### Task goal
Scan the entries for "ports". Every line that holds it is to be copied.

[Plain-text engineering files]
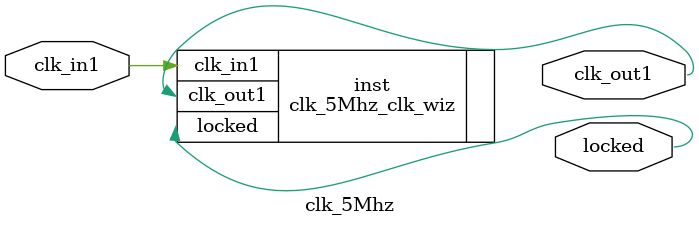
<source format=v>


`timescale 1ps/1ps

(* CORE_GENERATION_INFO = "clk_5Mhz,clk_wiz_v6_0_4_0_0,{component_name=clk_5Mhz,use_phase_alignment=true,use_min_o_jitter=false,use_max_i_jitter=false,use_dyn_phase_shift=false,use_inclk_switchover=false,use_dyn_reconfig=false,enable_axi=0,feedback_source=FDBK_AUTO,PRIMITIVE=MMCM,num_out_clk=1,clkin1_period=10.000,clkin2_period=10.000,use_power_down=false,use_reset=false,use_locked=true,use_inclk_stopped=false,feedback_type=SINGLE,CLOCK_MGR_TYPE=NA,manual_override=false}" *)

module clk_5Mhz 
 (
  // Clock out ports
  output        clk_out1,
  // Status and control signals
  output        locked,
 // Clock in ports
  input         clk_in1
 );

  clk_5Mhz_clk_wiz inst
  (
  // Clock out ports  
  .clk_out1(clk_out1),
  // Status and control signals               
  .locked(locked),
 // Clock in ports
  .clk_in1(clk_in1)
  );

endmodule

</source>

### Answer for this exercise
  // Clock out ports
 // Clock in ports
  // Clock out ports  
 // Clock in ports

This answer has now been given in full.